Zach Savich, The Firestorm

Publisher: Cleveland State University Poetry Center

2011, 84 pages, paperback, $16

reading zach savich’s new book, The Firestorm, is much like looking for a fire escape when caught in an unfamiliar burning building. The poems burn slowly as the language bulges and envelops like a cloud of overwhelming smoke, and just when it looks like an escape is near, the reader is bombarded with a back draft of rapidly changing thoughts. This book is no easy read, very much Ashbery-esque with lines that leap from image to image, turning the mind into a sieve, unable to grasp the cascading words.

During the first read, The Firestorm is frustrating and cloudy, walking dangerously on the line of incoherence. However, a sharpness creeps through the language; and, though the reader may feel uninvited, the poems create a compelling intrigue. On a second read, the terrain of the mindscape is easier to navigate, as it becomes apparent that the poetry informs itself as the book progresses. The first two sections, “Pyrocumulous” and “The man who lost his head,” consist of un-marked poems of varying shape and structure, all of which read more like continuous unraveling poetry than self-contained poems.

Her dress we called The Entire

Snowy Firs Unhappening. Of Superman,

the docile language student’s

tutor explained he cannot hurt

may mean he does not

cause pain or feel it. Leaden floods deflowered

us through small towns near Homestead

and Tulle. Saw the curled vine iced,

as though frozen in motion though

veritably grown steadily to that curling, still

who knows more than a word

or two for starlight on the concrete dam?

It is within these first sections of poetry that we are introduced to recurring themes and images (smoke, snow, light, angles, perspective, transformation, belief, balance), as well as a mysterious beloved addressed only as “Dear.” The un-fenced fluidity of the first two sections culminates in the tightly crafted poems of the penultimate section, “To find, in the imbalance, ballast.” The poems are sharp and delicate, folding line upon line, ever inward, into images that resist imagining, able only to be sensed, impartial in the mind’s eye. This is, perhaps, best exemplified in “Portrait of My Death”:

Not the angle

of hill but light

angled on it,

not the woman

but the angle of

a dress I came

across, sun-

lightened like each

felled leaf was

a flare up

the street or jump

rope handle broke

and left well

enough alone each

wave given woven

into the flushed

factual head count

I called a new

hotel they are building

at the end of town

The collection moves and turns with the quickness of smoke, but there seems to be a determined suppression of chaos within the work. Though its title claims fire, the book contains more ice than heat; and the energy of the work remains in a potential state, stilled and frozen despite the ever-changing landscapes the poems construct. At first this stillness seems detrimental and counter-intuitive to a work that navigates through interiors of mental states; however, there is much pleasure in the restraint.

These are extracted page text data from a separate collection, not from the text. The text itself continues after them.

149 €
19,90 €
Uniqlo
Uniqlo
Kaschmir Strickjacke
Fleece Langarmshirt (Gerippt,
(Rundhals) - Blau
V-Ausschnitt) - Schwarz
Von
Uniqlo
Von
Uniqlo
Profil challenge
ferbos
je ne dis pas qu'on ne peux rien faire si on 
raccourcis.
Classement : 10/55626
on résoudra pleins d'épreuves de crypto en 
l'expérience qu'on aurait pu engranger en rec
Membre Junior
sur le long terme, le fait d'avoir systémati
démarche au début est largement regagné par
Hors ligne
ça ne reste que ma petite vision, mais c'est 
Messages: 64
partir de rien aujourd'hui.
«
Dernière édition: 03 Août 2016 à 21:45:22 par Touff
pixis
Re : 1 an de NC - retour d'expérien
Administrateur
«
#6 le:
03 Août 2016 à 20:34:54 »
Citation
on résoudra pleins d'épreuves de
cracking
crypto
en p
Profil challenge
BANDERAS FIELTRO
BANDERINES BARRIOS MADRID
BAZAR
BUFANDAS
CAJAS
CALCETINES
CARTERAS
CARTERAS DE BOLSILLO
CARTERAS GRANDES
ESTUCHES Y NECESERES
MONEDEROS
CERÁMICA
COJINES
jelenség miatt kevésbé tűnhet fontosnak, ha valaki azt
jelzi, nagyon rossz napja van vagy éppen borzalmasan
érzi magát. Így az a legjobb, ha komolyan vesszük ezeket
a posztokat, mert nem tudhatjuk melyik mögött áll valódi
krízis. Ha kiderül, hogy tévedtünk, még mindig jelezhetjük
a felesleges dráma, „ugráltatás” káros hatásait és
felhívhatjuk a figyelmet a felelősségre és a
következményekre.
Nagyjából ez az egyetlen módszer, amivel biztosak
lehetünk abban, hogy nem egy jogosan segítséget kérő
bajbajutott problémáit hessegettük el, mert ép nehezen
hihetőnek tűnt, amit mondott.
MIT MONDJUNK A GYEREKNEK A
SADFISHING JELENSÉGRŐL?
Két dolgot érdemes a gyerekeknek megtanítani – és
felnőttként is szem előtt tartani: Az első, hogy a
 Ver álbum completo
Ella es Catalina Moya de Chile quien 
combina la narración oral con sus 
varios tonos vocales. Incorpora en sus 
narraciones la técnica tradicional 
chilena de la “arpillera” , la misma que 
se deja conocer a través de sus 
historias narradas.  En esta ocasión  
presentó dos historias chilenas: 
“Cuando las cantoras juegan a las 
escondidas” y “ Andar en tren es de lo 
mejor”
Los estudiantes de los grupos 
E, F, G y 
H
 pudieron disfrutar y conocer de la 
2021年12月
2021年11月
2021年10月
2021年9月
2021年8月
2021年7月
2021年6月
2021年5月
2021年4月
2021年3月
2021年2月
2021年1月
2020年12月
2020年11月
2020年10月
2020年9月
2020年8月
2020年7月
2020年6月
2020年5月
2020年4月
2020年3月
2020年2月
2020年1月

I suppose I do believe in nothing / though there is

geometry, of ass and martini glass / my bus schedule

tattoo, responsive, postbox mouth / leaves underfoot gone

pulpy until they’re merely water / and in my soul

a bowling lane’s hard-won clatter / man at the

laundromat stripped, his head in a machine / flowers in

the windowseat of an empty store

The surface of every line holds back a bulge of energy that creates a tension upon which the reader can gain a firm footing. Without this, the book could run the risk of falling into lyric indulgence. However, indulgence is withheld, and the book radiates with the power of both fire and the taming of it.